Latest action on H.R. 5869: Referred to the Subcommittee on Water Resources and Environment.
Who this affects: The biggest direct impact is on Indian Tribes and the Tribal organizations that qualify as “eligible entities,” because they would have dedicated access to a minimum annual set-aside from the Clean Water State Revolving Fund and could also seek grants from a newly authorized program. EPA would have new duties to reserve funds and run the grant awards, and the Indian Health Service would be formally involved in making the new grants. Because the set-aside happens before funds are allotted to states, states and non-Tribal communities could see less of the revolving fund available for their own projects. Tribal water and wastewater system operators, trainees, and contractors could also be affected by the limits on training dollars and by the labor and related requirements tied to certain construction work funded by the new grants.

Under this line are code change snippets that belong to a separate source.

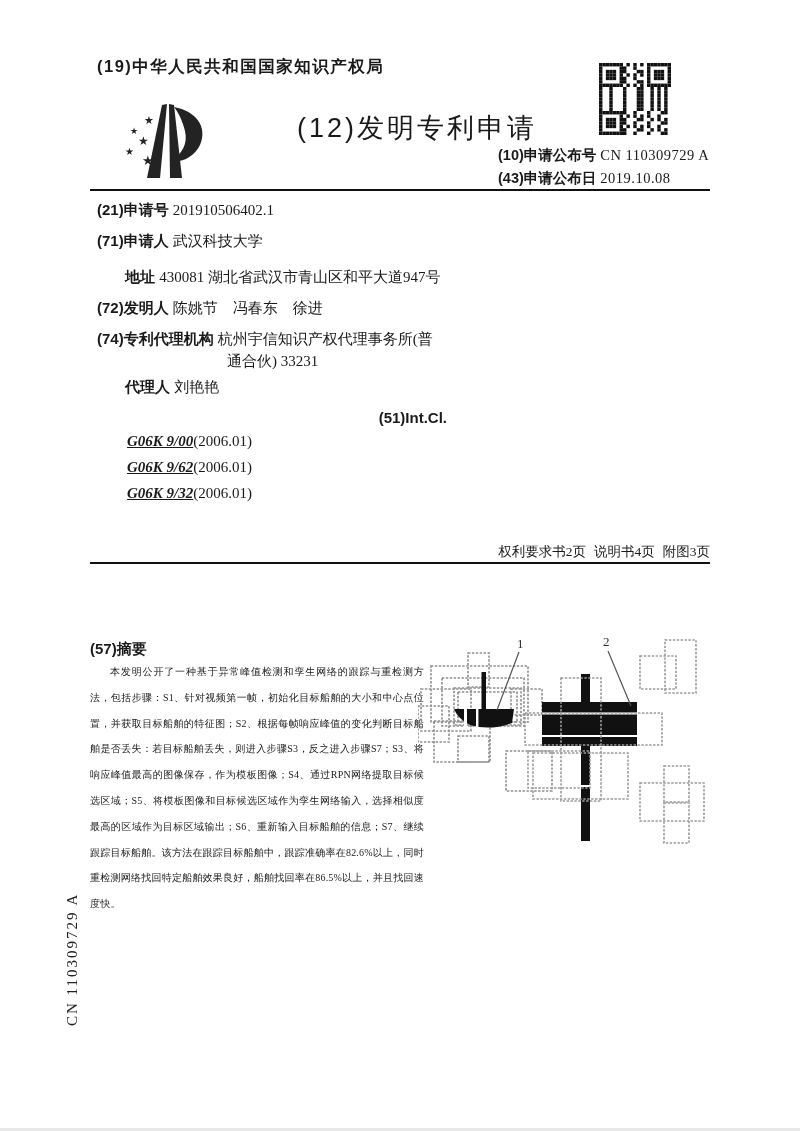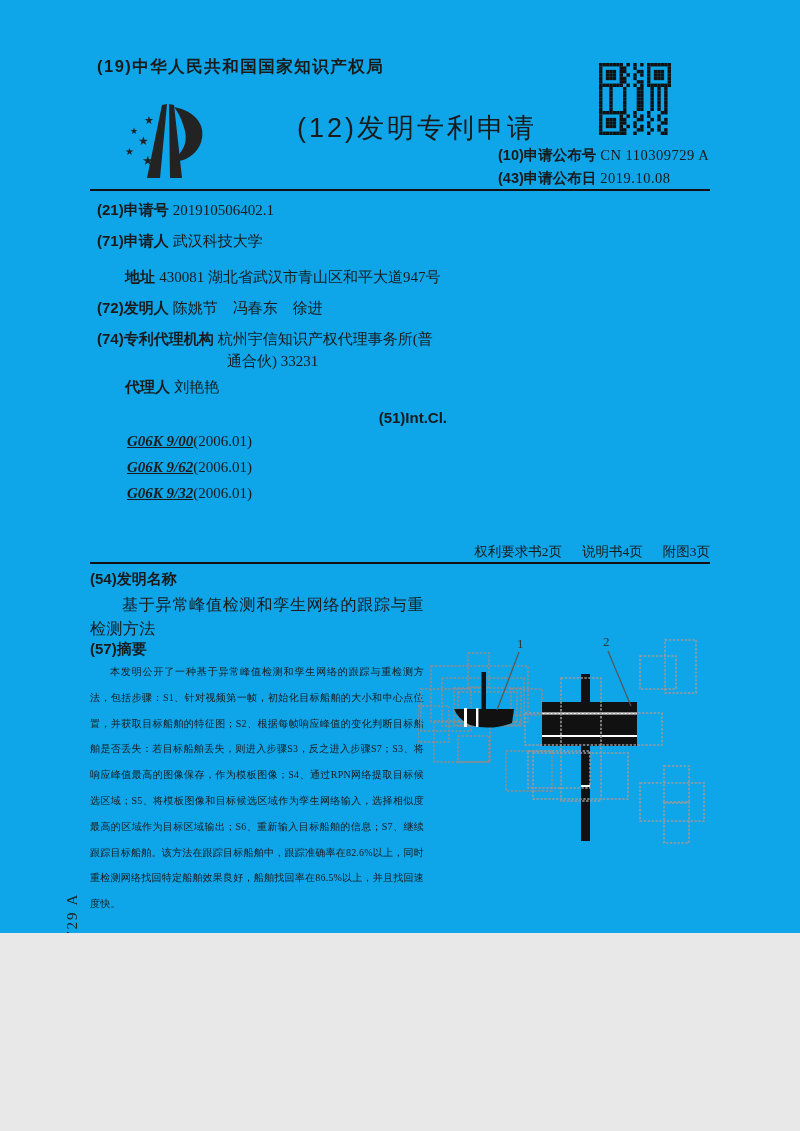--- a/index.html
+++ b/index.html
@@ -1,16 +1,16 @@
 <!DOCTYPE html>
 <html><head>
 <meta charset="utf-8">
 <style>
   html,body{margin:0;padding:0;background:#e8e8e8;}
-  .page{position:relative;width:800px;height:933px;margin:0 auto;background:#0ea5e9;
+  .page{position:relative;width:800px;height:1128px;margin:0 auto;background:#ffffff;
         font-family:"Liberation Sans",sans-serif;color:#1a1a1a;overflow:hidden;}
   .office{position:absolute;left:97px;top:56px;font-size:16.5px;font-weight:700;letter-spacing:1.5px;}
   .logo{position:absolute;left:118px;top:98px;}
   .doc-type{position:absolute;left:297px;top:110px;font-size:27px;font-weight:400;letter-spacing:3px;}
   .qr{position:absolute;left:599px;top:63px;width:72px;height:72px;}
   .pub-line{position:absolute;left:498px;font-size:14.5px;white-space:nowrap;}
   .pub-no{top:146px;}
   .pub-date{top:169px;}
   .pub-label{font-weight:700;}
   .pub-value{font-family:"Liberation Serif",serif;letter-spacing:0.5px;}
@@ -20,21 +20,21 @@
   .biblio{position:absolute;left:97px;top:199px;width:350px;font-size:15px;line-height:21px;}
   .entry{margin-bottom:9px;}
   .b-label{font-weight:700;text-align:right;}
   .b-value{font-family:"Liberation Serif",serif;}
   .addr-line{padding-left:64px;text-indent:-36px;margin-top:14px;}
   .agency-line{padding-left:130px;text-indent:-130px;}
   .agent-line{padding-left:28px;margin-top:4px;}
   .intcl-item{padding-left:30px;font-family:"Liberation Serif",serif;line-height:26px;}
   .intcl-code{font-style:italic;font-weight:700;text-decoration:underline;}
   .pages-info{position:absolute;left:420px;top:543px;width:290px;display:flex;justify-content:flex-end;
-              gap:20px;font-size:13.5px;font-family:"Liberation Serif",serif;white-space:nowrap;}
+              gap:8px;font-size:13.5px;font-family:"Liberation Serif",serif;white-space:nowrap;}
   .sec54{position:absolute;left:90px;top:570px;width:334px;}
   .sec-label{font-weight:700;font-size:15px;}
   .invention-title{margin-top:4px;font-size:16px;line-height:24px;text-indent:2em;
                    font-family:"Liberation Serif",serif;letter-spacing:0.4px;text-align:justify;}
   .sec57{position:absolute;left:90px;top:640px;width:334px;}
   .abstract{font-size:10px;line-height:25.8px;text-align:justify;text-indent:2em;
             font-family:"Liberation Serif",serif;letter-spacing:0.2px;}
   .figure{position:absolute;left:418px;top:626px;}
   .side-id{position:absolute;left:64px;top:876px;height:150px;writing-mode:vertical-rl;
            transform:rotate(180deg);font-family:"Liberation Serif",serif;font-size:15px;
@@ -331,24 +331,20 @@
   </div>
 
   <div class="pages-info">
     <span>权利要求书2页</span>
     <span>说明书4页</span>
     <span>附图3页</span>
   </div>
 
   <div class="hrule hr2"></div>
 
-  <div class="sec54">
-    <div class="sec-label">(54)发明名称</div>
-    <div class="invention-title">基于异常峰值检测和孪生网络的跟踪与重检测方法</div>
-  </div>
 
   <div class="sec57">
     <div class="sec-label">(57)摘要</div>
     <div class="abstract">本发明公开了一种基于异常峰值检测和孪生网络的跟踪与重检测方法，包括步骤：S1、针对视频第一帧，初始化目标船舶的大小和中心点位置，并获取目标船舶的特征图；S2、根据每帧响应峰值的变化判断目标船舶是否丢失：若目标船舶丢失，则进入步骤S3，反之进入步骤S7；S3、将响应峰值最高的图像保存，作为模板图像；S4、通过RPN网络提取目标候选区域；S5、将模板图像和目标候选区域作为孪生网络输入，选择相似度最高的区域作为目标区域输出；S6、重新输入目标船舶的信息；S7、继续跟踪目标船舶。该方法在跟踪目标船舶中，跟踪准确率在82.6%以上，同时重检测网络找回特定船舶效果良好，船舶找回率在86.5%以上，并且找回速度快。</div>
   </div>
 
   <div class="figure">
     <svg width="295" height="252" viewBox="0 0 295 252">
 
       <g fill="none" stroke="#8e8e8e" stroke-width="1.6" stroke-dasharray="2.4,1.5">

Why this matters: Clean water and wastewater systems are expensive to build and keep running, and the bill aims to make Tribal access to funding more dedicated and predictable. The annual set-aside from the Clean Water State Revolving Fund could shift money toward Tribal needs every year instead of leaving funding to more ad hoc decisions. The separately authorized $500 million-per-year grant program—paired with a ban on matching-funds requirements—could make it easier for Tribes that cannot raise local cost share to pursue projects. At the same time, real-world results depend on future appropriations, how EPA and the Indian Health Service administer the program, and whether the limited training/technical assistance funding is enough for long-term operations.